I recently caught up with Rusch from her home in Ketchum, Idaho, to chat about her training, the ride up Kilimanjaro, and how she nurtures her body and mind for lasting peak performance.
I train on my mountain bike as much as possible. The majority of my riding is long and relatively slow. I’d say only about 20 percent of my total training volume is high intensity.
I work with a coach who builds my workout schedule. Over time, I’ve realized the importance of being flexible and evolving the plan based on both how my body is adapting and the other things going on in my life. It’s hard to nail a big training week at the same time you are remodeling your house.
I love nothing more than a long 6 to 8 hour ride with friends on the mountain bike trails around Ketchum. I’m getting in the prescribed “long ride” workout and the great aerobic and strength benefits that come with it, but it’s easy to forget about that when I’m out in nature with friends.
In addition to my usual routine, I did some training that was more mountain-specific. While wearing a weighted vest and carrying a backpack, I walked up a steep incline on a treadmill in an altitude tent. I also slept in an altitude tent in the weeks leading up to the ride. Both strategies were immensely helpful—my body was well-adapted before I even stepped foot on the mountain.

Dataset entries:
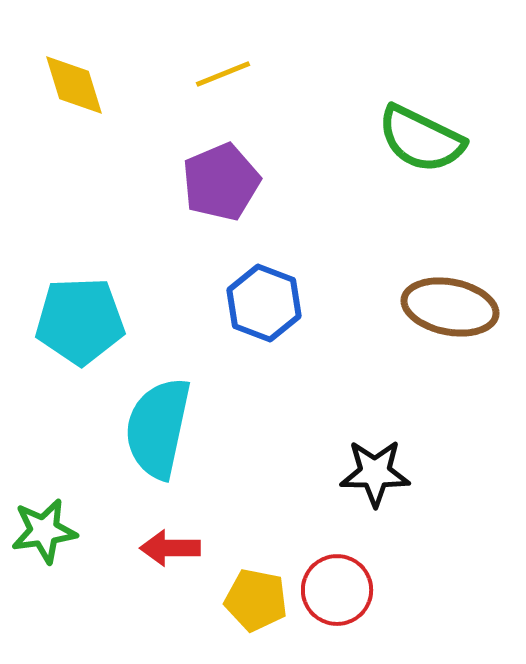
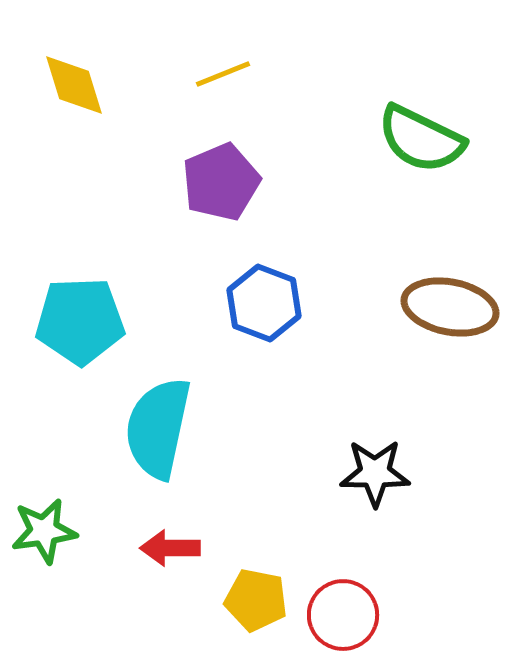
red circle: moved 6 px right, 25 px down
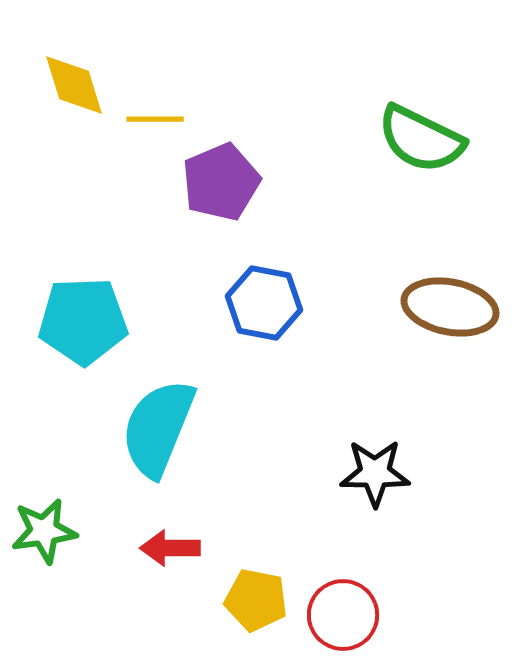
yellow line: moved 68 px left, 45 px down; rotated 22 degrees clockwise
blue hexagon: rotated 10 degrees counterclockwise
cyan pentagon: moved 3 px right
cyan semicircle: rotated 10 degrees clockwise
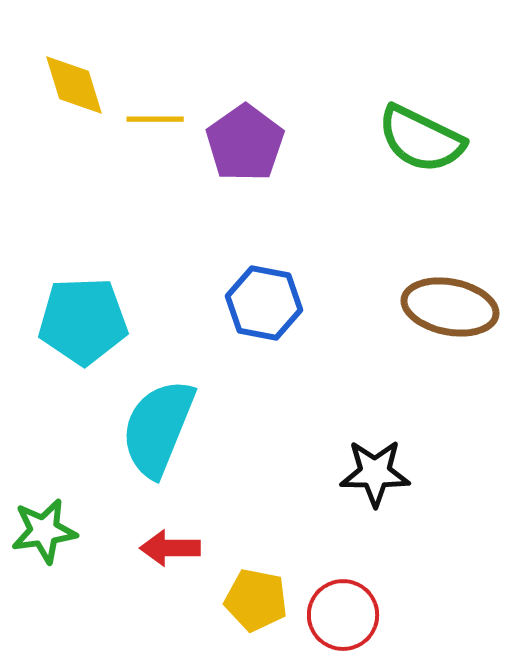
purple pentagon: moved 24 px right, 39 px up; rotated 12 degrees counterclockwise
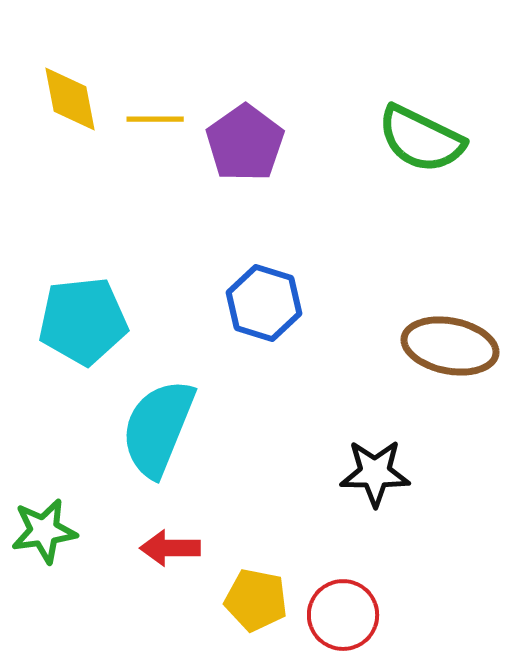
yellow diamond: moved 4 px left, 14 px down; rotated 6 degrees clockwise
blue hexagon: rotated 6 degrees clockwise
brown ellipse: moved 39 px down
cyan pentagon: rotated 4 degrees counterclockwise
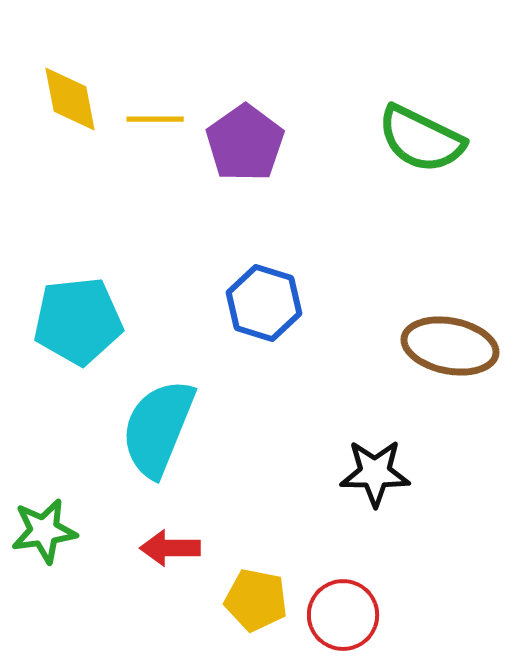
cyan pentagon: moved 5 px left
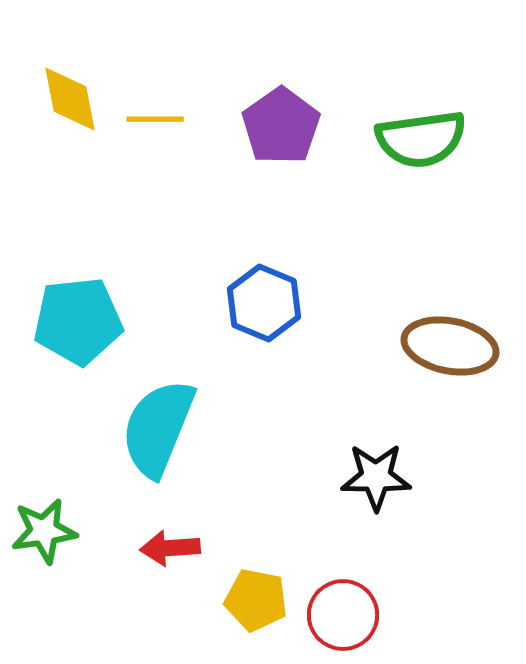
green semicircle: rotated 34 degrees counterclockwise
purple pentagon: moved 36 px right, 17 px up
blue hexagon: rotated 6 degrees clockwise
black star: moved 1 px right, 4 px down
red arrow: rotated 4 degrees counterclockwise
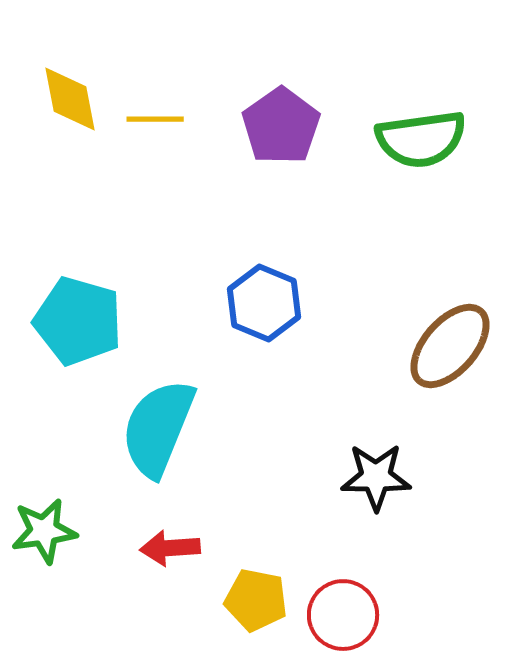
cyan pentagon: rotated 22 degrees clockwise
brown ellipse: rotated 60 degrees counterclockwise
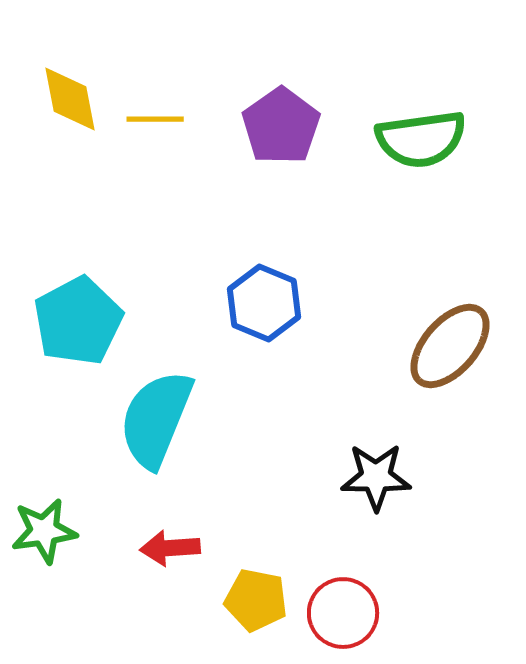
cyan pentagon: rotated 28 degrees clockwise
cyan semicircle: moved 2 px left, 9 px up
red circle: moved 2 px up
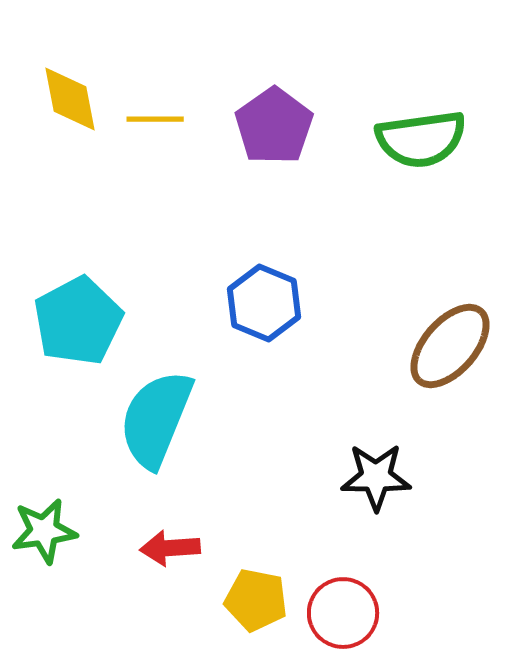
purple pentagon: moved 7 px left
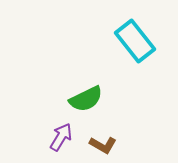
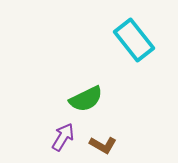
cyan rectangle: moved 1 px left, 1 px up
purple arrow: moved 2 px right
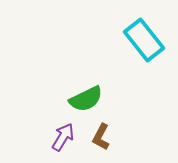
cyan rectangle: moved 10 px right
brown L-shape: moved 2 px left, 8 px up; rotated 88 degrees clockwise
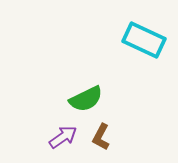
cyan rectangle: rotated 27 degrees counterclockwise
purple arrow: rotated 24 degrees clockwise
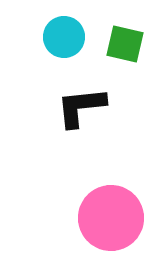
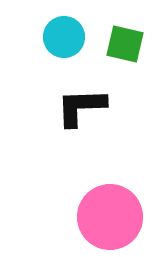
black L-shape: rotated 4 degrees clockwise
pink circle: moved 1 px left, 1 px up
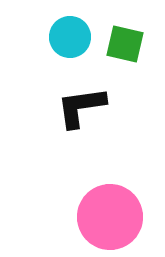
cyan circle: moved 6 px right
black L-shape: rotated 6 degrees counterclockwise
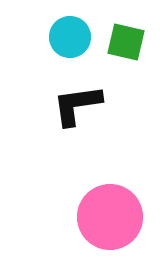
green square: moved 1 px right, 2 px up
black L-shape: moved 4 px left, 2 px up
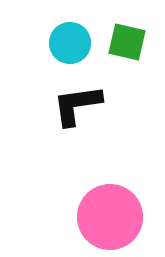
cyan circle: moved 6 px down
green square: moved 1 px right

**Required actions**.
A) From the training interview, extract the passage from "I recently caught" to "lasting peak performance.".
B) List every mountain-specific training measure that the training interview says Rusch added to her usual routine.
Rely only on the training interview.

**Results of the tasks**.
A)
I recently caught up with Rusch from her home in Ketchum, Idaho, to chat about her training, the ride up Kilimanjaro, and how she nurtures her body and mind for lasting peak performance.

B)
- Wearing a weighted vest
- Carrying a backpack
- Walking up a steep incline on a treadmill in an altitude tent
- Sleeping in an altitude tent in the weeks leading up to the ride